---------- Text extract ----------
Basket

Liquid hydrogen for aviation

Colaboration between AeroDelft and Teesing.

AeroDelft has one mission: to prove that emission-free aviation is possible by pioneering electric aircraft powered by liquid hydrogen. Dreaming of a future where emission-free flying is possible: that was the dream AeroDelft started with in 2017. They formulated a very concrete goal: to fly from Amsterdam to London with zero emissions. The energy carrier in that case could be hydrogen. But to have sufficient energy density, the hydrogen will have to be massively compressed as a liquid on board. And that presents quite a few challenges. Challenges that AeroDelft is addressing and Teesing is helping with ultra light assemblies in aluminum.

Photo: three generations of hybrid-electric and hydrogen-electric aircraft as planned by Airbus.

The main shortcoming of batteries of the current generation is their low energy density compared to kerosene. For example, the density of lithium-ion (Li-ion) batteries widely used in the automotive sector is about 200 watt-hours per kilogram (Wh/kg). By comparison, the energy density of kerosene is about 50 times higher. Even if Li-Ion has further room for improvement, aircraft electrification needs something much more powerful.
----------
* _Stated problem_: Pick up the article on liquid hydrogen for aviation after its last sentence and keep writing it.
---------- Entries supplied ----------
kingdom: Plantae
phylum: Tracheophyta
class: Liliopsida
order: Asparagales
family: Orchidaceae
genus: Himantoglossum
----------
---------- Entries supplied ----------
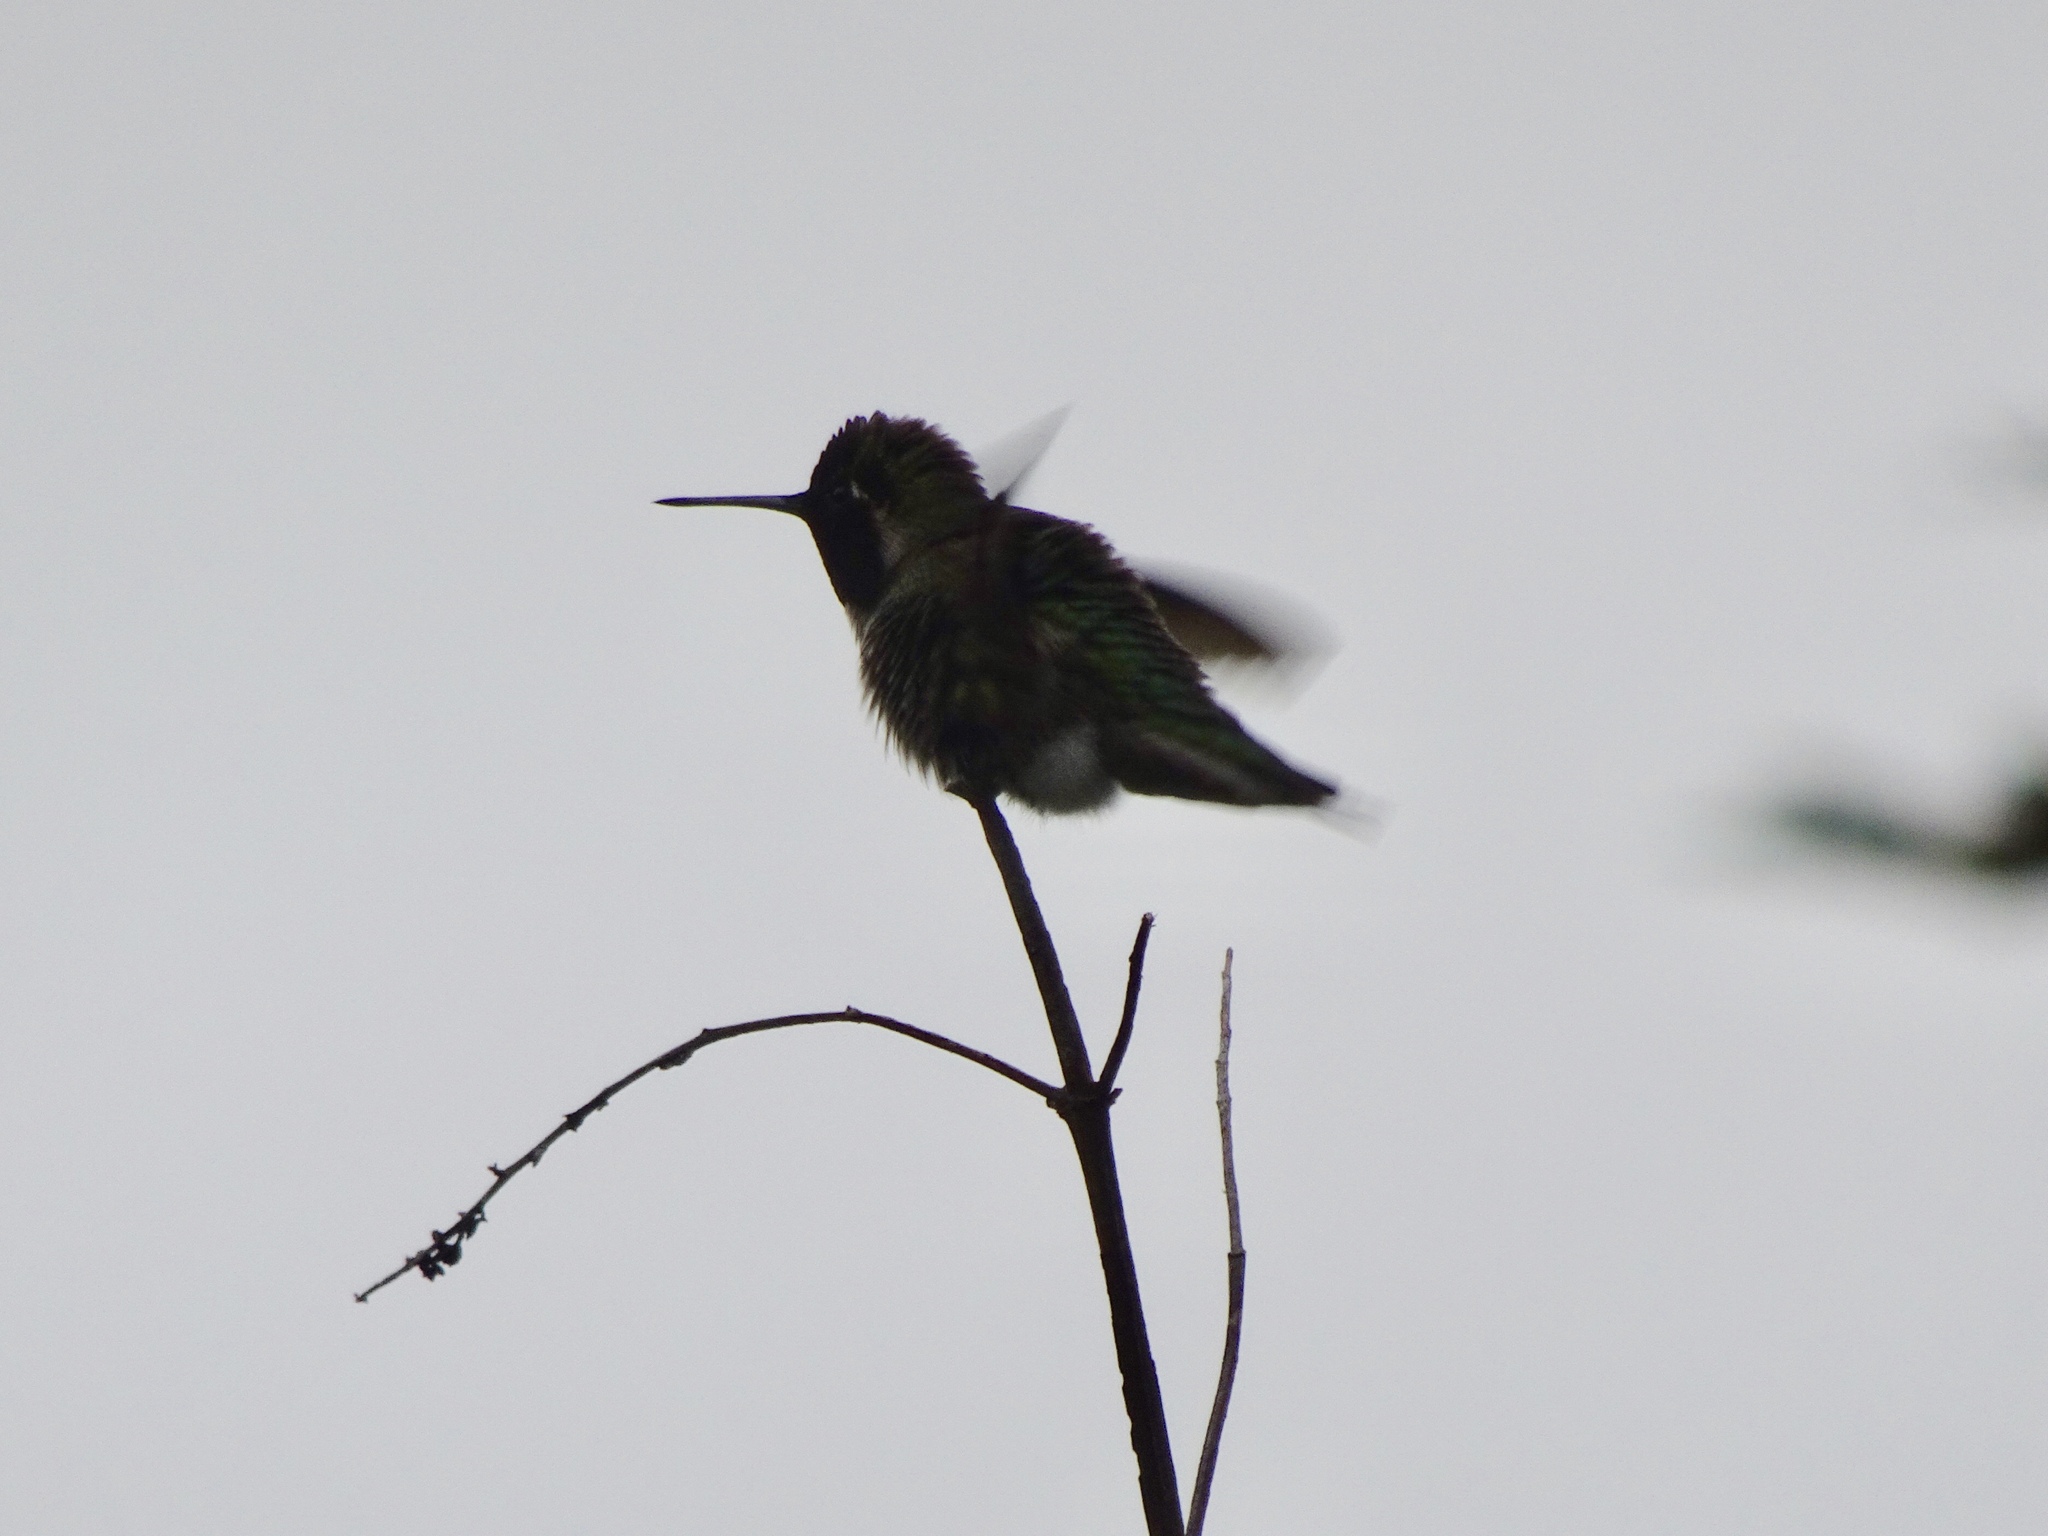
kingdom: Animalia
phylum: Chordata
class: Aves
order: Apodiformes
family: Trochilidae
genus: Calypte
----------
* _Right answer_:
AeroDelft did consider and test batteries, but it results in too high a mass, so they abandoned that. There is a belief within the team that batteries are never going to achieve the necessary density either.
The energy density of hydrogen is also not naturally sufficient. Existing vehicle systems work with gaseous hydrogen (GH2) and a tank pressure of 350 bar. This is sufficient for small vehicles such as city cars, forklifts and stationary power generators. But for heavier truck traffic, systems that work with gaseous hydrogen at 700 bar refueling pressure are being looked at to create sufficient range while not taking up too much space for the hydrogen tanks.

The same thing plays out with an airplane and to an even greater extent - the plane needs more hydrogen than it could carry.
Further compression into liquid is then the only option. That means we are talking about a cryogenic system with liquid hydrogen (LH2) at a low operating pressure (about 5 bar). To maintain the cryogenic state, the hydrogen must remain cool: -250 degrees Celsius. This is the challenge that not only AeroDelft with 50 team members is working on: major manufacturers Airbus are also working on zero emission aviation based on hydrogen.

De zero emission aviation roadmap

Airbus takes electrification of flying seriously: a ZEROe Development Center for hydrogen technologies is set to open in Stade, northern Germany, in 2024. The center will accelerate the development of composite hydrogen system technologies for the storage and distribution of cryogenic liquid hydrogen. They will focus mainly on cryogenic hydrogen tanks based on composite technology to achieve cost-competitive lightweight hydrogen systems.

That is, however, a solution that will only be available in the long term (2035 at the earliest). Therefore, Airbus envisions an interim solution in the form of hybrid-electric propulsion. Only hybrid propulsion gives only a 5% improvement in energy efficiency and reduction in CO2 emissions, they expect.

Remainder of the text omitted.